RECORDS TO USE:
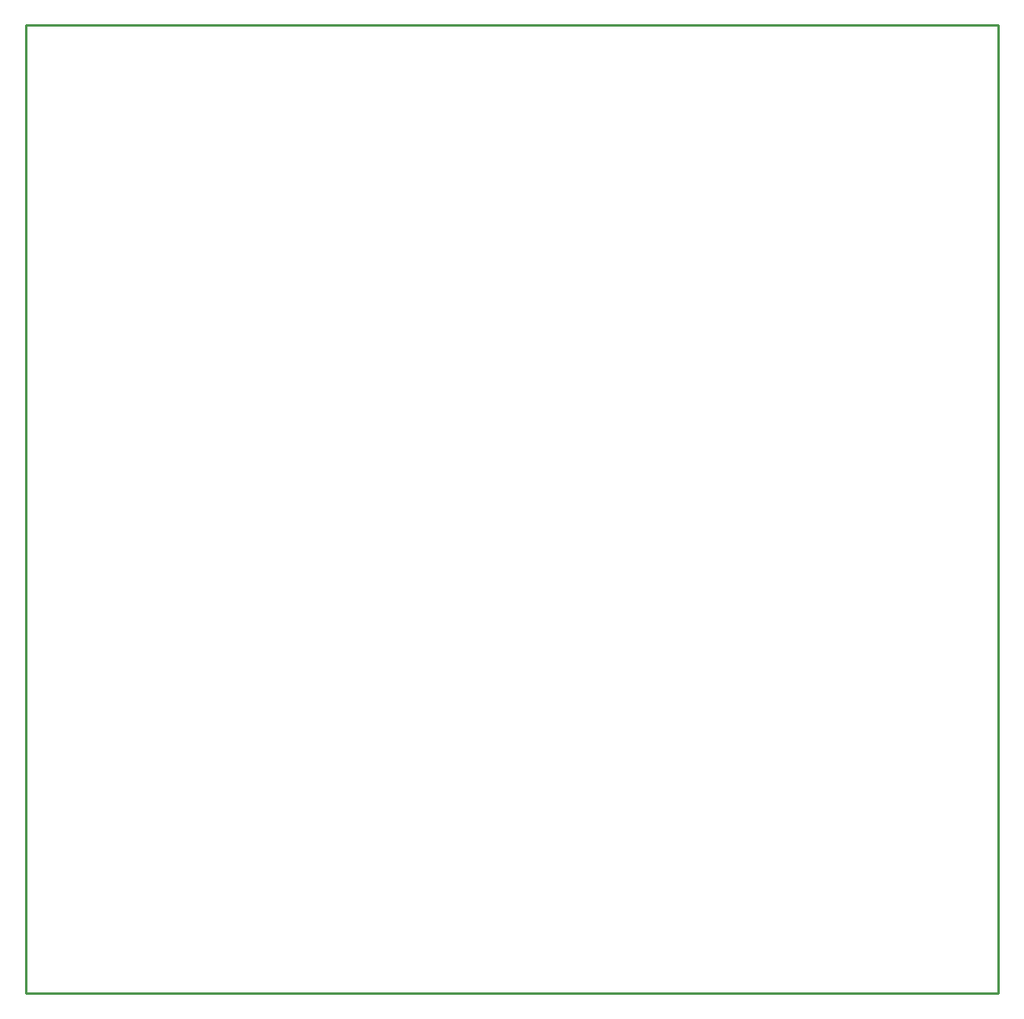
<source format=gko>
G04 Layer_Color=16711935*
%FSLAX25Y25*%
%MOIN*%
G70*
G01*
G75*
%ADD19C,0.01000*%
D19*
X0Y0D02*
X401575D01*
Y400000D01*
X0D02*
X401575D01*
X0Y0D02*
Y400000D01*
M02*

</source>
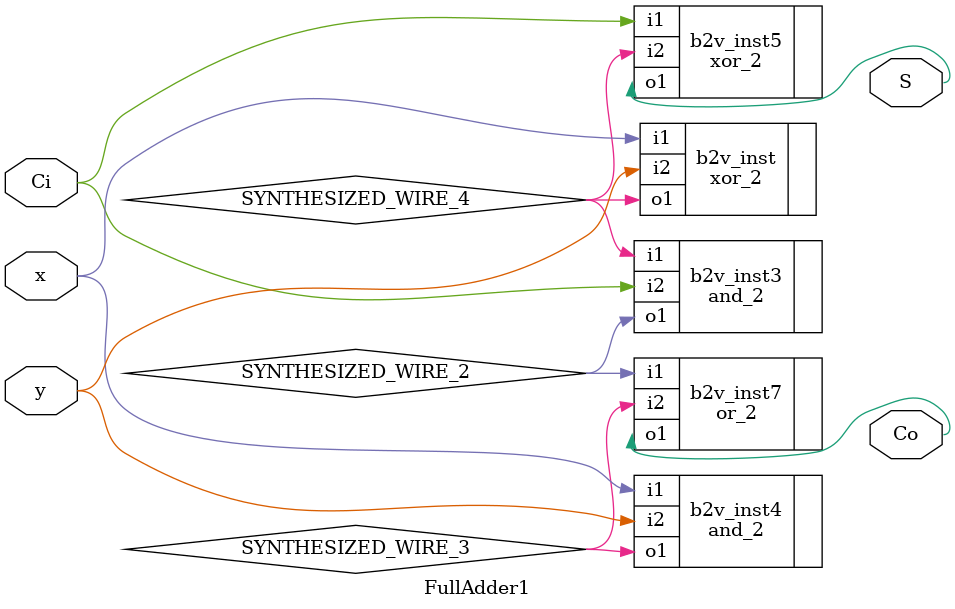
<source format=v>


module FullAdder1(
	Ci,
	x,
	y,
	S,
	Co
);


input wire	Ci;
input wire	x;
input wire	y;
output wire	S;
output wire	Co;

wire	SYNTHESIZED_WIRE_4;
wire	SYNTHESIZED_WIRE_2;
wire	SYNTHESIZED_WIRE_3;





xor_2	b2v_inst(
	.i1(x),
	.i2(y),
	.o1(SYNTHESIZED_WIRE_4));


and_2	b2v_inst3(
	.i1(SYNTHESIZED_WIRE_4),
	.i2(Ci),
	.o1(SYNTHESIZED_WIRE_2));


and_2	b2v_inst4(
	.i1(x),
	.i2(y),
	.o1(SYNTHESIZED_WIRE_3));


xor_2	b2v_inst5(
	.i1(Ci),
	.i2(SYNTHESIZED_WIRE_4),
	.o1(S));


or_2	b2v_inst7(
	.i1(SYNTHESIZED_WIRE_2),
	.i2(SYNTHESIZED_WIRE_3),
	.o1(Co));


endmodule

</source>
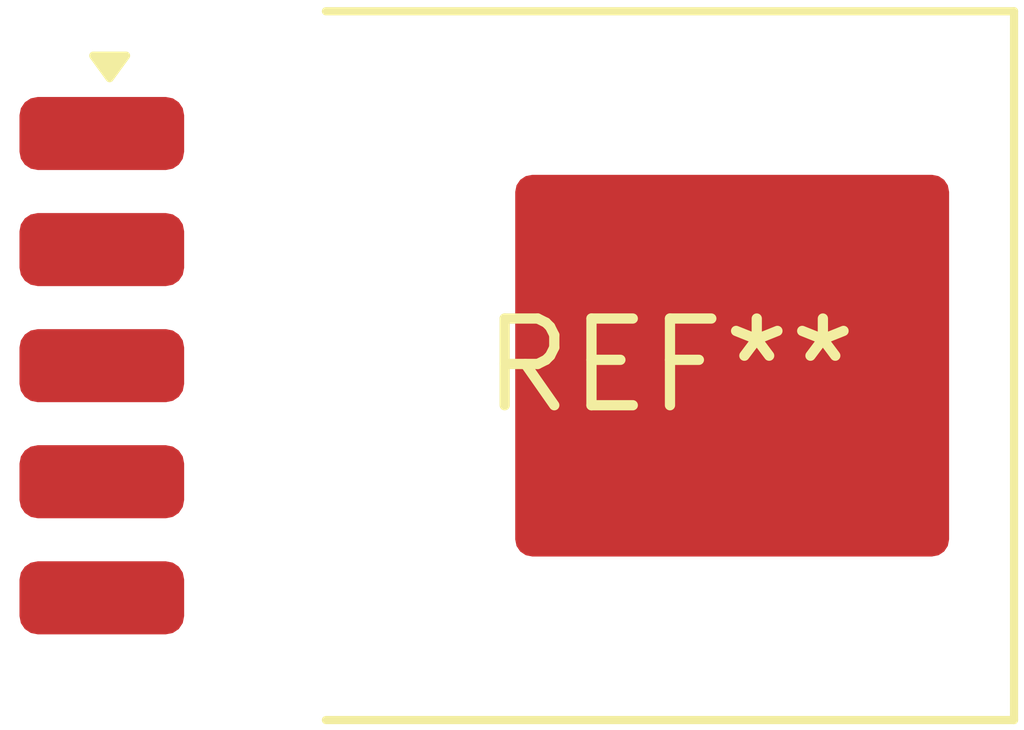
<source format=kicad_pcb>
(kicad_pcb (version 20240108) (generator pcbnew)

  (general
    (thickness 1.6)
  )

  (paper "A4")
  (layers
    (0 "F.Cu" signal)
    (31 "B.Cu" signal)
    (32 "B.Adhes" user "B.Adhesive")
    (33 "F.Adhes" user "F.Adhesive")
    (34 "B.Paste" user)
    (35 "F.Paste" user)
    (36 "B.SilkS" user "B.Silkscreen")
    (37 "F.SilkS" user "F.Silkscreen")
    (38 "B.Mask" user)
    (39 "F.Mask" user)
    (40 "Dwgs.User" user "User.Drawings")
    (41 "Cmts.User" user "User.Comments")
    (42 "Eco1.User" user "User.Eco1")
    (43 "Eco2.User" user "User.Eco2")
    (44 "Edge.Cuts" user)
    (45 "Margin" user)
    (46 "B.CrtYd" user "B.Courtyard")
    (47 "F.CrtYd" user "F.Courtyard")
    (48 "B.Fab" user)
    (49 "F.Fab" user)
    (50 "User.1" user)
    (51 "User.2" user)
    (52 "User.3" user)
    (53 "User.4" user)
    (54 "User.5" user)
    (55 "User.6" user)
    (56 "User.7" user)
    (57 "User.8" user)
    (58 "User.9" user)
  )

  (setup
    (pad_to_mask_clearance 0)
    (pcbplotparams
      (layerselection 0x00010fc_ffffffff)
      (plot_on_all_layers_selection 0x0000000_00000000)
      (disableapertmacros false)
      (usegerberextensions false)
      (usegerberattributes false)
      (usegerberadvancedattributes false)
      (creategerberjobfile false)
      (dashed_line_dash_ratio 12.000000)
      (dashed_line_gap_ratio 3.000000)
      (svgprecision 4)
      (plotframeref false)
      (viasonmask false)
      (mode 1)
      (useauxorigin false)
      (hpglpennumber 1)
      (hpglpenspeed 20)
      (hpglpendiameter 15.000000)
      (dxfpolygonmode false)
      (dxfimperialunits false)
      (dxfusepcbnewfont false)
      (psnegative false)
      (psa4output false)
      (plotreference false)
      (plotvalue false)
      (plotinvisibletext false)
      (sketchpadsonfab false)
      (subtractmaskfromsilk false)
      (outputformat 1)
      (mirror false)
      (drillshape 1)
      (scaleselection 1)
      (outputdirectory "")
    )
  )

  (net 0 "")

  (footprint "Texas_NDQ" (layer "F.Cu") (at 0 0))

)

</source>
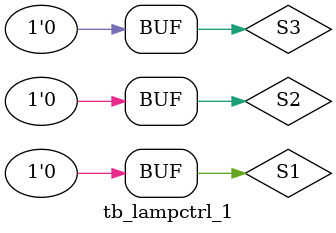
<source format=v>
`timescale 1ns / 1ps
module tb_lampctrl_1 ();
  // Inputs
  reg  S1;
  reg  S2;
  reg  S3;

  // Output
  wire F;

  // Bidirs

  // Instantiate the UUT
  LampCtrl UUT1 (
      .S1(S1),
      .S2(S2),
      .S3(S3),
      .F (F)
  );
  // Initialize Inputs
  //   `ifdef auto_init
  initial begin
    S1 = 0;
    S2 = 0;
    S3 = 0;
    #50 S1 = 1;
    #50 S1 = 0;
    S2 = 1;
    #50 S1 = 1;
    #50 S1 = 0;
    S2 = 0;
    S3 = 1;
    #50 S1 = 1;
    #50 S1 = 0;
    S2 = 1;
    #50 S1 = 1;
    #50 S1 = 0;
    S2 = 0;
    S3 = 0;
  end
  //  `endif

endmodule

</source>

JOB ITEM: Because only the text is wanted, repeat all the entries exactly and leave out the pictures.

TASK OUTPUT:
<source format=gko>
G04 Layer_Color=16711935*
%FSLAX25Y25*%
%MOIN*%
G70*
G01*
G75*
%ADD19C,0.01000*%
D19*
X0Y0D02*
X401575D01*
Y400000D01*
X0D02*
X401575D01*
X0Y0D02*
Y400000D01*
M02*

</source>
<source format=v>


module FullAdder1(
	Ci,
	x,
	y,
	S,
	Co
);


input wire	Ci;
input wire	x;
input wire	y;
output wire	S;
output wire	Co;

wire	SYNTHESIZED_WIRE_4;
wire	SYNTHESIZED_WIRE_2;
wire	SYNTHESIZED_WIRE_3;





xor_2	b2v_inst(
	.i1(x),
	.i2(y),
	.o1(SYNTHESIZED_WIRE_4));


and_2	b2v_inst3(
	.i1(SYNTHESIZED_WIRE_4),
	.i2(Ci),
	.o1(SYNTHESIZED_WIRE_2));


and_2	b2v_inst4(
	.i1(x),
	.i2(y),
	.o1(SYNTHESIZED_WIRE_3));


xor_2	b2v_inst5(
	.i1(Ci),
	.i2(SYNTHESIZED_WIRE_4),
	.o1(S));


or_2	b2v_inst7(
	.i1(SYNTHESIZED_WIRE_2),
	.i2(SYNTHESIZED_WIRE_3),
	.o1(Co));


endmodule

</source>
<source format=kicad_pcb>
(kicad_pcb (version 20240108) (generator pcbnew)

  (general
    (thickness 1.6)
  )

  (paper "A4")
  (layers
    (0 "F.Cu" signal)
    (31 "B.Cu" signal)
    (32 "B.Adhes" user "B.Adhesive")
    (33 "F.Adhes" user "F.Adhesive")
    (34 "B.Paste" user)
    (35 "F.Paste" user)
    (36 "B.SilkS" user "B.Silkscreen")
    (37 "F.SilkS" user "F.Silkscreen")
    (38 "B.Mask" user)
    (39 "F.Mask" user)
    (40 "Dwgs.User" user "User.Drawings")
    (41 "Cmts.User" user "User.Comments")
    (42 "Eco1.User" user "User.Eco1")
    (43 "Eco2.User" user "User.Eco2")
    (44 "Edge.Cuts" user)
    (45 "Margin" user)
    (46 "B.CrtYd" user "B.Courtyard")
    (47 "F.CrtYd" user "F.Courtyard")
    (48 "B.Fab" user)
    (49 "F.Fab" user)
    (50 "User.1" user)
    (51 "User.2" user)
    (52 "User.3" user)
    (53 "User.4" user)
    (54 "User.5" user)
    (55 "User.6" user)
    (56 "User.7" user)
    (57 "User.8" user)
    (58 "User.9" user)
  )

  (setup
    (pad_to_mask_clearance 0)
    (pcbplotparams
      (layerselection 0x00010fc_ffffffff)
      (plot_on_all_layers_selection 0x0000000_00000000)
      (disableapertmacros false)
      (usegerberextensions false)
      (usegerberattributes false)
      (usegerberadvancedattributes false)
      (creategerberjobfile false)
      (dashed_line_dash_ratio 12.000000)
      (dashed_line_gap_ratio 3.000000)
      (svgprecision 4)
      (plotframeref false)
      (viasonmask false)
      (mode 1)
      (useauxorigin false)
      (hpglpennumber 1)
      (hpglpenspeed 20)
      (hpglpendiameter 15.000000)
      (dxfpolygonmode false)
      (dxfimperialunits false)
      (dxfusepcbnewfont false)
      (psnegative false)
      (psa4output false)
      (plotreference false)
      (plotvalue false)
      (plotinvisibletext false)
      (sketchpadsonfab false)
      (subtractmaskfromsilk false)
      (outputformat 1)
      (mirror false)
      (drillshape 1)
      (scaleselection 1)
      (outputdirectory "")
    )
  )

  (net 0 "")

  (footprint "Texas_NDQ" (layer "F.Cu") (at 0 0))

)

</source>
<source format=v>
`timescale 1ns / 1ps
module tb_lampctrl_1 ();
  // Inputs
  reg  S1;
  reg  S2;
  reg  S3;

  // Output
  wire F;

  // Bidirs

  // Instantiate the UUT
  LampCtrl UUT1 (
      .S1(S1),
      .S2(S2),
      .S3(S3),
      .F (F)
  );
  // Initialize Inputs
  //   `ifdef auto_init
  initial begin
    S1 = 0;
    S2 = 0;
    S3 = 0;
    #50 S1 = 1;
    #50 S1 = 0;
    S2 = 1;
    #50 S1 = 1;
    #50 S1 = 0;
    S2 = 0;
    S3 = 1;
    #50 S1 = 1;
    #50 S1 = 0;
    S2 = 1;
    #50 S1 = 1;
    #50 S1 = 0;
    S2 = 0;
    S3 = 0;
  end
  //  `endif

endmodule

</source>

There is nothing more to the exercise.